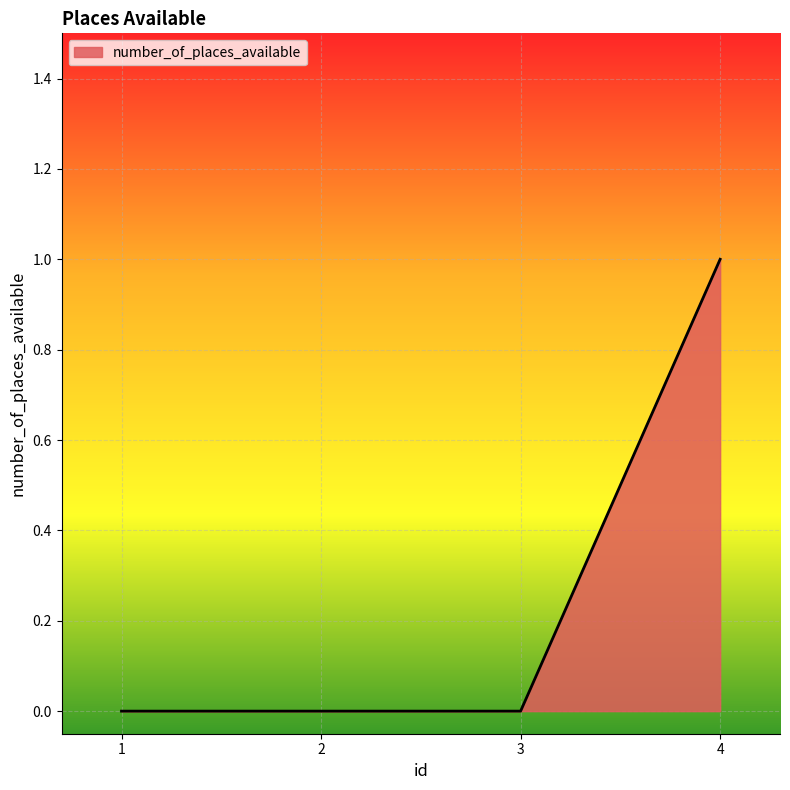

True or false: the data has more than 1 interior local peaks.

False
* * *
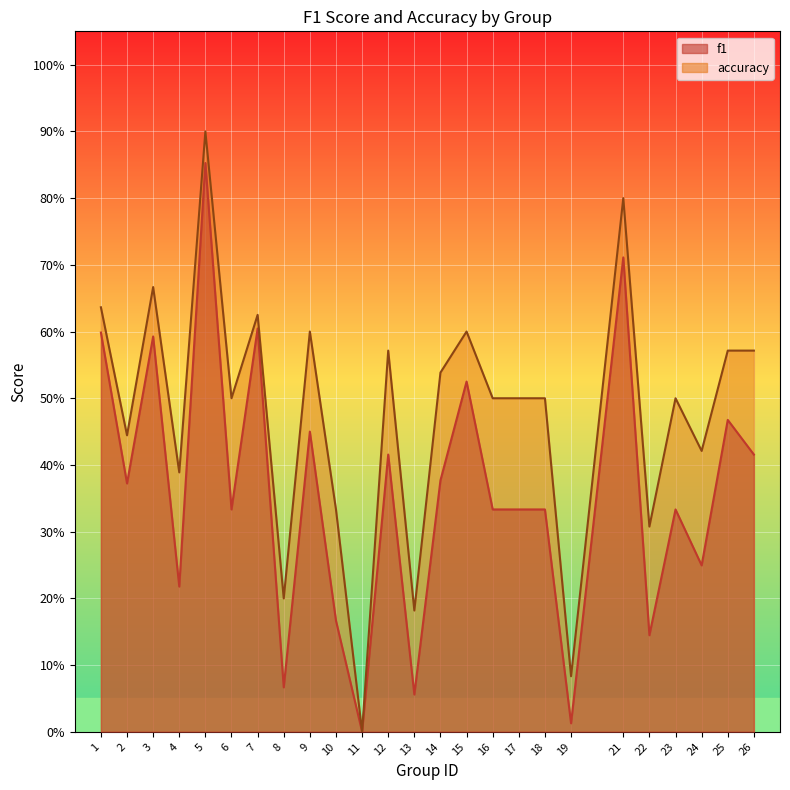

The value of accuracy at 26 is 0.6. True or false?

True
==
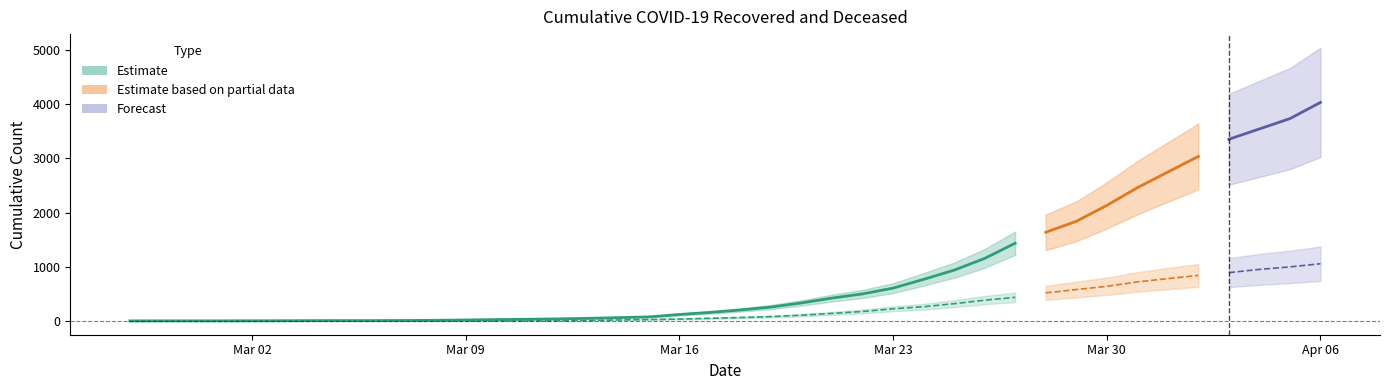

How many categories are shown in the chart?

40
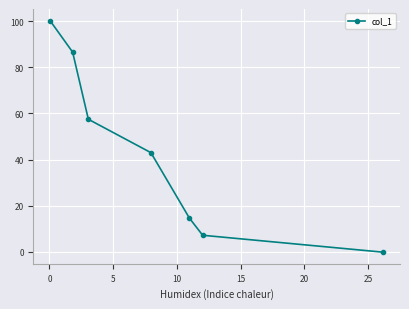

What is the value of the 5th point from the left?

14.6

* [EXERCISE OBJECTIVE]: Return every line in the records above that contains the word "value", copied word for word.

* [SOLUTION BELOW]:
The value of accuracy at 26 is 0.6. True or false?
What is the value of the 5th point from the left?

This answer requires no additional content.